Y puestos a sacarle punta a todo ¿no se podría replantear la entrada de manera que la portada coincida con uno de los accesos? La situación es tan absurda que el sábado por la noche nos encontramos con un grupo de señoras en la oscuridad del otro lado de la carretera, rodeadas de vallas y de tráfico, que miraban la portada a la izquierda y la rotonda a la derecha y preguntaban a quienes pasaban “pero ¿cómo se entra en la feria?” .

En fin, que lo hemos pasado bien, pero que quizás no venga mal hacer un poco de balance para pasarlo mejor el año que viene ¿no?

sábado, 24 de mayo de 2025

Chapuzas

 

Chapuzas

Hay palabras que suenan a infancia. Aunque no se oigan en voz alta en años, siguen intactas, con el tono exacto en que se pronunciaban, con su significación precisa, inapresables para los académicos que no pueden penetrar en su última acepción, la doméstica y familiar.

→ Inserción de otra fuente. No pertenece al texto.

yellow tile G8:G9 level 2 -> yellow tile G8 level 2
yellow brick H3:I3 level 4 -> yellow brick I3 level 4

Hoy he estado todo el día con una de ellas en la cabeza, pero no la he llegado a decir, se ha quedado dentro dando vueltas hasta que ha caído sobre estas líneas y se ha abierto hueco: fullera. Nada que ver con lo que recoge el diccionario, que se conforma con tramposa. Es algo más pícaro, quizás chapucero, ingenioso a medias, puede que torpe. Lo reconozco, siempre he sido así. Una especie de MacGyver casero que todo lo afronta y lo soluciona, pero lejos del resultado fino y preciso que para otros sería deseable.

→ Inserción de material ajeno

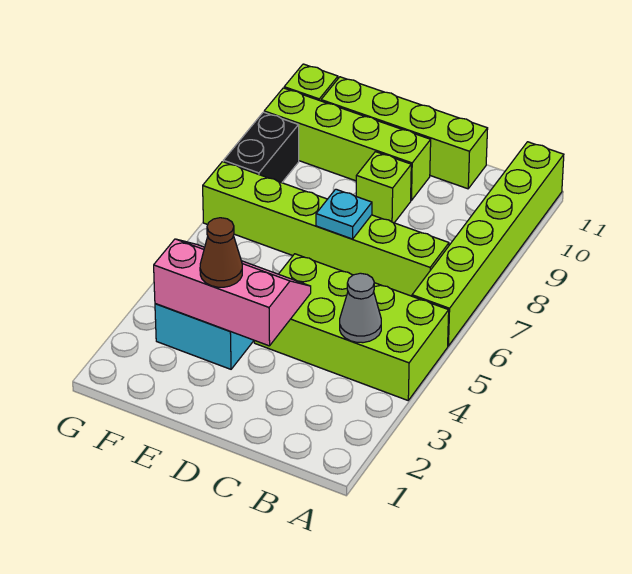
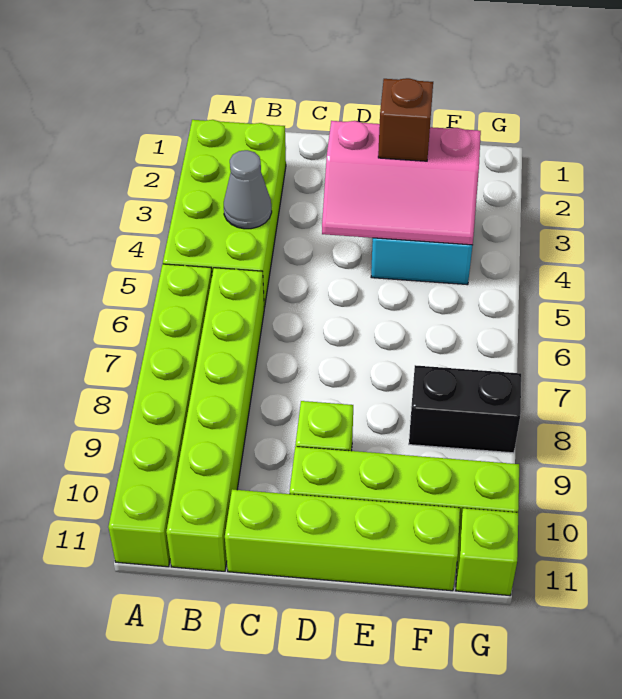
lime brick A4:D5 level 1 -> lime brick A2:B5 level 1
lime brick B7:G7 level 1 -> lime brick B6:B11 level 1
cyan plate D7 level 2 -> none
brown cone E3 level 3 -> brown brick E3 level 3
black brick G8:G9 level 1 -> black brick F8:G8 level 1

Me lanzo a las chapuzas con ilusión y ganas, pero nunca con previsión. Ni siquiera me doy demasiado tiempo. Me gusta acabar ya, con lo que tenga y como sea. Como cabe esperar, el resultado suele ser chapucero. Siempre me acuerdo de una monja que nos daba clase en Primaria. Una señora rígida y exigente. Cuando se veía obligada a dirigirnos las “labores” (eso que luego se llamó “Pretecnología” sin que nunca entendiéramos qué quería decir la palabreja) mantenía esa misma severidad, a pesar de que nosotras esperáramos algo mucho más relajado. Disfrutaba volviendo del revés los mantelitos que perpetrábamos con punto de cruz para dejar a la vista nuestras fullerías, esas pasadas largas con el hilo por la parte de atrás que buscaban atajos, por lo visto muy previsibles.

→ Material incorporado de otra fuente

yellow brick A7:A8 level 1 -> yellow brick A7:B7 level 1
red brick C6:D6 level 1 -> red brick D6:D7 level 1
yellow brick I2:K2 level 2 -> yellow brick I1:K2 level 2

Pero esta vez tengo excusa. No he sido fullera por convicción sino por necesidad provocada por una cascada de tropiezos. El uso de un taladro en el salón sin precauciones (esta vez no he sido yo), provocó una nube de polvo que lo cubrió todo. El interior de la vitrina, las cortinas, el marco de los cuadros, los mandos a distancia… Mientras, la cinta de la persiana del dormitorio decidió que era buen momento para romperse. A partir de ahí, prisas y malhacer que provocaron caída de algún cuadro que arrastró un enchufe, cinta de la persiana que se colocó al revés…

Fullerías, sí, pero he disfrutado saboreando otra vez la palabra.